The Dairy Barn at Texas Tech University was completed in 1927 and was built to house the cows used by the Animal Husbandry Department. The barn and adjacent silo were designed by the architectural and engineering firm of Sanguinet, Staats & Hedrick. Principal architect Wyatt Hedrick designed an Arts and Crafts bungalow barn, a style that differed from the central campus Spanish Renaissance Revival architecture. Two agricultural instructors, Dr. A.H. Leidigh and W.L. Stangel, were instrumental in the planning stages, suggesting that the barn should appeal to the sensibilities of farmers. The El Paso firm of Ramey Bros. was awarded the contract in July 1925 to build the dairy barn complex.
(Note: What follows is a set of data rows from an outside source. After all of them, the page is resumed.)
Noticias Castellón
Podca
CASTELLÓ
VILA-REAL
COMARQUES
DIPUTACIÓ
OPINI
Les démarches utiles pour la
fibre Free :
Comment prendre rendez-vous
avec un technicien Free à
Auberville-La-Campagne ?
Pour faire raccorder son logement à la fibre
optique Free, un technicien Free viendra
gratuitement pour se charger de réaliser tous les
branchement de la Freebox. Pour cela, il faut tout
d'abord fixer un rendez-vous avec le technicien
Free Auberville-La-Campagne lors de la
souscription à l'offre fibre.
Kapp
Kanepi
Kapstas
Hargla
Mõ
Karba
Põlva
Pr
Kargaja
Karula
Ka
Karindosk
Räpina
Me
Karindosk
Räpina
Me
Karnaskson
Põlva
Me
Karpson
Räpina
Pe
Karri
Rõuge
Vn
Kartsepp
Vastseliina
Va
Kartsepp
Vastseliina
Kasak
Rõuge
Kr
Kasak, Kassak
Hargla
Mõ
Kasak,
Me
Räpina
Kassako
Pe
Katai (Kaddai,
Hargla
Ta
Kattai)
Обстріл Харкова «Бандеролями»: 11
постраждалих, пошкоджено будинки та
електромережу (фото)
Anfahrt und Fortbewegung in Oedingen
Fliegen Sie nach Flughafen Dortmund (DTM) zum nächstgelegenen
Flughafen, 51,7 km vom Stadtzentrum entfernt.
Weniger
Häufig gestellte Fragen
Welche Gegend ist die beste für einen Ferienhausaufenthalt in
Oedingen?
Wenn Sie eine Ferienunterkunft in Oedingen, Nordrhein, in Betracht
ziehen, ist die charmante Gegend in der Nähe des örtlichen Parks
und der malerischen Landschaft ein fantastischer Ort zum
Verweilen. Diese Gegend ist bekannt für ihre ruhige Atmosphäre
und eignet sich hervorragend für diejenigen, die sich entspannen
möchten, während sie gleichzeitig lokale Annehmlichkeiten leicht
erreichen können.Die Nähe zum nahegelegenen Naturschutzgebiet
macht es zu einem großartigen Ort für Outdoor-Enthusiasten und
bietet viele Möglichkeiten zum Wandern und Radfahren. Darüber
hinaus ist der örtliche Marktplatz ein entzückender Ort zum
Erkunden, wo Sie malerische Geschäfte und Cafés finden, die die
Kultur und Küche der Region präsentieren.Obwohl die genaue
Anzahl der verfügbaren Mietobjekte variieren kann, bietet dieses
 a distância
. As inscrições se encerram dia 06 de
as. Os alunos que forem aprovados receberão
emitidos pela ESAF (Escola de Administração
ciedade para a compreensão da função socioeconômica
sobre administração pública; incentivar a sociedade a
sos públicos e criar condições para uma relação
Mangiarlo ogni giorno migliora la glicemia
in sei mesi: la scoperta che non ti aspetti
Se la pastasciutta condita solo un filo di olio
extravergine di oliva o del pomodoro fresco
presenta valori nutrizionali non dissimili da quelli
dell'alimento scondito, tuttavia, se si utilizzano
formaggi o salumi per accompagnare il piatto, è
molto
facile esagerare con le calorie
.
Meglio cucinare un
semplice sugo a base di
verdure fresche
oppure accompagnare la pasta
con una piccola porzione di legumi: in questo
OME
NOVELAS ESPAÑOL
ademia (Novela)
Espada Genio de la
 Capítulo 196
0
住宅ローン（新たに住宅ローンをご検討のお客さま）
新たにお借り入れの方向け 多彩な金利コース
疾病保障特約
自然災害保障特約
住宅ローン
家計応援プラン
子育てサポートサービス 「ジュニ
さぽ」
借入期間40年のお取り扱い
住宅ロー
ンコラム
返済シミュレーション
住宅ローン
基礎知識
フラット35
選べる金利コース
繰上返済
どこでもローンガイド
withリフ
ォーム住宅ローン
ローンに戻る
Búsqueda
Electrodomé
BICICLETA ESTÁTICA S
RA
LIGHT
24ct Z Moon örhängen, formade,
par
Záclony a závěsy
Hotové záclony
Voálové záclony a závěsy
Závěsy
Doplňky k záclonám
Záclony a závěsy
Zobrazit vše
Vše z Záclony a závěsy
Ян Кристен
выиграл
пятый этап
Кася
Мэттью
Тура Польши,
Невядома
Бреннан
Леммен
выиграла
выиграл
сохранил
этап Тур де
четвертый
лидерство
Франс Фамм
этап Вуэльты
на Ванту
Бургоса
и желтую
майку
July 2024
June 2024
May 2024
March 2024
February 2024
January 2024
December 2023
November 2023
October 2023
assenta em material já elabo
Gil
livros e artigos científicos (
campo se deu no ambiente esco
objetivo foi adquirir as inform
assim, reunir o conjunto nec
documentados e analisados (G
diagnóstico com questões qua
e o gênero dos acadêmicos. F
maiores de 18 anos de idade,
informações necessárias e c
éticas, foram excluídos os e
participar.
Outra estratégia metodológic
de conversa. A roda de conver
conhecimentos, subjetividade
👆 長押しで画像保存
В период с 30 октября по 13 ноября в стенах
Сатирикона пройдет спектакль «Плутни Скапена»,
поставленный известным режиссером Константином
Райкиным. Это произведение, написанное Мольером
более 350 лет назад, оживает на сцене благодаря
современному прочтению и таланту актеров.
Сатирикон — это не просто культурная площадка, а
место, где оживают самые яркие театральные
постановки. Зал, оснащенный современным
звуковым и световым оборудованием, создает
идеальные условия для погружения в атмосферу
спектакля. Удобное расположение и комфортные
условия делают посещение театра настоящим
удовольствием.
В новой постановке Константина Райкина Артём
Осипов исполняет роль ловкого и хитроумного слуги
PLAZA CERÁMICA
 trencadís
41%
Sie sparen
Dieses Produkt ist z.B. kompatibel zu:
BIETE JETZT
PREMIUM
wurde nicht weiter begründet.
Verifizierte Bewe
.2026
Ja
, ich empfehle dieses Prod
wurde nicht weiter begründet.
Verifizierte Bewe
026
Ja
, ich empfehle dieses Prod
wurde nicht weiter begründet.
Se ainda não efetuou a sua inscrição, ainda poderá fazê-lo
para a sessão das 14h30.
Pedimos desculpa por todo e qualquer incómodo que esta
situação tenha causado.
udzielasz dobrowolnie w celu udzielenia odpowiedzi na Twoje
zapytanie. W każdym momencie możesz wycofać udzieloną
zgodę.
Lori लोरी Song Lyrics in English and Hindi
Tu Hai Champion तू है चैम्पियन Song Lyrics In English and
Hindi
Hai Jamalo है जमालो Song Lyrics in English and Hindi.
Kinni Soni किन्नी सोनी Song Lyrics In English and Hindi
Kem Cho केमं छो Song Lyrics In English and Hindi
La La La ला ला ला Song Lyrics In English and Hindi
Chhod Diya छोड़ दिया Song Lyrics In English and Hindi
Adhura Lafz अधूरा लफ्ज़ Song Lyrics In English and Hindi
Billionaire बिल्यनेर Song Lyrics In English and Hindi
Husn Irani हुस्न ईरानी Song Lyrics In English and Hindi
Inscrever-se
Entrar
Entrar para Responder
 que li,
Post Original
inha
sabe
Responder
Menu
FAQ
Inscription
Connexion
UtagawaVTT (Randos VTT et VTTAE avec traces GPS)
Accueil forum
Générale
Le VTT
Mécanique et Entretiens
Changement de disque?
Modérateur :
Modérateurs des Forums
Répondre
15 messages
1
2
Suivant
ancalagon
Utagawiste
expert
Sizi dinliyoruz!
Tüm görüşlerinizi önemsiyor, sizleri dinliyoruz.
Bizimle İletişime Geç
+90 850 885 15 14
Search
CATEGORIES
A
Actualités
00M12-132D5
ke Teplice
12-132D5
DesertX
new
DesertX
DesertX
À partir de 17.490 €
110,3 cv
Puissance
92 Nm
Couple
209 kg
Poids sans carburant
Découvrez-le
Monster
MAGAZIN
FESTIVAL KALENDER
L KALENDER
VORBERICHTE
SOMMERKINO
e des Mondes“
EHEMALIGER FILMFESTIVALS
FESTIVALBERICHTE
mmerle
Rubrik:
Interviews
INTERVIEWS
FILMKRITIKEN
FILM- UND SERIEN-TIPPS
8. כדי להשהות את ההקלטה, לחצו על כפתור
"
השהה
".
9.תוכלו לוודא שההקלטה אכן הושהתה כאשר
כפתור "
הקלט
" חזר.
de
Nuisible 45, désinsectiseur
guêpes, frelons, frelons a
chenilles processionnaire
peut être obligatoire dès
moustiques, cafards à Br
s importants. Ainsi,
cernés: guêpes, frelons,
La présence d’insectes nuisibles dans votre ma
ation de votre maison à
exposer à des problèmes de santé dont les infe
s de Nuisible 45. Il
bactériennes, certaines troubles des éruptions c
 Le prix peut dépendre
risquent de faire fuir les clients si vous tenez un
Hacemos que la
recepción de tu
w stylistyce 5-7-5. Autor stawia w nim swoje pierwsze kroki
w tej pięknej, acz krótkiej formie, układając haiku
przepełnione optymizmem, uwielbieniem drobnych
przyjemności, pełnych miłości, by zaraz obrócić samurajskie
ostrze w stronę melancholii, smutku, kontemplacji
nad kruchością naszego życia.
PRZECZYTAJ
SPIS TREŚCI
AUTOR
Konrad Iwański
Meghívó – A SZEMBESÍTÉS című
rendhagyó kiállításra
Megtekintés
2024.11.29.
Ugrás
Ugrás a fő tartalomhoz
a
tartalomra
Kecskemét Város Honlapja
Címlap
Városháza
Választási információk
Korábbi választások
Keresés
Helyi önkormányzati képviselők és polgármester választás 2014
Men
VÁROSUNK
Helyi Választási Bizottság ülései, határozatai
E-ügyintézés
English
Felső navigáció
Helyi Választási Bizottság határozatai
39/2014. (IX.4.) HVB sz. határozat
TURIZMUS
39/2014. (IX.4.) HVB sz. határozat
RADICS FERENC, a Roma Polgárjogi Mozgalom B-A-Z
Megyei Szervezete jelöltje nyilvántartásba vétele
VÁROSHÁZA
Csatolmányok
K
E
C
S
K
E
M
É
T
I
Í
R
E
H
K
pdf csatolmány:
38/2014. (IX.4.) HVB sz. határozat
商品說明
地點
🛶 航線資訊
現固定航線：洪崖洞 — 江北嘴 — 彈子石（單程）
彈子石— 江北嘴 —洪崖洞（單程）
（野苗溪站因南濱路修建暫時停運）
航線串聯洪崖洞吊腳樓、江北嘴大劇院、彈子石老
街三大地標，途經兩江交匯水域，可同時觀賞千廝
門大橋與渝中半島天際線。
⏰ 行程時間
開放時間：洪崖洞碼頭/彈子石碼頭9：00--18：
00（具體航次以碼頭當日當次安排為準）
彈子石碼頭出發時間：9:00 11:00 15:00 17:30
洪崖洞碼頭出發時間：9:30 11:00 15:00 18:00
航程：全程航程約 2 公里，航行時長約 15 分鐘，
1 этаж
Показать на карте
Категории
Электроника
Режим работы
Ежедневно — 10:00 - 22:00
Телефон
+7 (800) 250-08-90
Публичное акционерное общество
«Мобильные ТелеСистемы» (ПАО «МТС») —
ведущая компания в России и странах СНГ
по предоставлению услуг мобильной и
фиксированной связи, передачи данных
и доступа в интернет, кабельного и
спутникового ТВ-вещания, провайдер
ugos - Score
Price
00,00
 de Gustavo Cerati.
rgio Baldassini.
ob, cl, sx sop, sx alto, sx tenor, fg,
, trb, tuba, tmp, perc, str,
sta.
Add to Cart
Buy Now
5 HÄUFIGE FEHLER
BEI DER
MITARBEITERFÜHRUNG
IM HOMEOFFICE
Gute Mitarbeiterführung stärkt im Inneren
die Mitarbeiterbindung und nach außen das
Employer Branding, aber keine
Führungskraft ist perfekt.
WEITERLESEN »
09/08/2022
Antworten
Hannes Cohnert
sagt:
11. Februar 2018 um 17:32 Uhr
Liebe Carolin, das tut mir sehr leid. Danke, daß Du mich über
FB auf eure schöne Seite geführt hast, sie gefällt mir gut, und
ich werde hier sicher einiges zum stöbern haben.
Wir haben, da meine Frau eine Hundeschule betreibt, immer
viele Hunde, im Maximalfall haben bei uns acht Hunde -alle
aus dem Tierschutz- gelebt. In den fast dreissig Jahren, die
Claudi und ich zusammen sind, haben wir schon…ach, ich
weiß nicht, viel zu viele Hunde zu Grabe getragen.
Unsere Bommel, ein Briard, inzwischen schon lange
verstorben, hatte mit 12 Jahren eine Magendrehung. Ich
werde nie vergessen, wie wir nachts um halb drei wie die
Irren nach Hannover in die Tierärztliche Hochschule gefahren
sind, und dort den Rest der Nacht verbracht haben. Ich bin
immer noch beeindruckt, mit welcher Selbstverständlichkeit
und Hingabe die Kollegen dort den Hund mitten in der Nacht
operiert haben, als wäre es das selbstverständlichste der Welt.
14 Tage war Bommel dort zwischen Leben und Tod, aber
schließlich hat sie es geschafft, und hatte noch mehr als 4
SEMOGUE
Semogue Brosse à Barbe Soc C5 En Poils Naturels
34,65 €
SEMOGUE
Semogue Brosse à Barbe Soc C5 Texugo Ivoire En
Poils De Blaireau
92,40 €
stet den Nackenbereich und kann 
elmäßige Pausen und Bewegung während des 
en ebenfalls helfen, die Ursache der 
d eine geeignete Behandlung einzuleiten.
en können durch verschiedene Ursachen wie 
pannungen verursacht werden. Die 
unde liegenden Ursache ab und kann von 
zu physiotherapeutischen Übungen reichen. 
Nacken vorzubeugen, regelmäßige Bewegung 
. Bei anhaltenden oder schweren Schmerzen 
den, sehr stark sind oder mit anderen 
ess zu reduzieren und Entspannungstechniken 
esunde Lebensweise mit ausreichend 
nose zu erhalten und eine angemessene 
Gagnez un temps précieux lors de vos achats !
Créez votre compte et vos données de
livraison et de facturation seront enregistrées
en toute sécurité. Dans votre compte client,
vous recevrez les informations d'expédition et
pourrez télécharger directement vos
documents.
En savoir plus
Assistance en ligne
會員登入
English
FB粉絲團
The barn closely followed standard dairy farming configuration and was constructed with hollow-tile walls plastered with gray stucco, wood windows, doors and exposed rafter ends. The free-standing silo was constructed from cast concrete and features a conical roof. The plans for the two-wing barn included a milk house, sun room, milking and feeding room, calf stalls, boiler room, feed mixing room and an office.
By 1930, the dairy produced enough milk, butter and ice cream for the college cafeteria and private customers. Students who kept their cows at the dairy reduced their tuition through the sale of the dairy’s products. The barn was damaged in a fire on January 29, 1930, but was repaired and remained in use until 1966 when the Dairy Manufacturing Department vacated the building. Soon after, the milk house and sun room wings were demolished to make way for the Foreign Language Building.
The Texas Tech Dairy Barn is also on the National Register of Historic Places.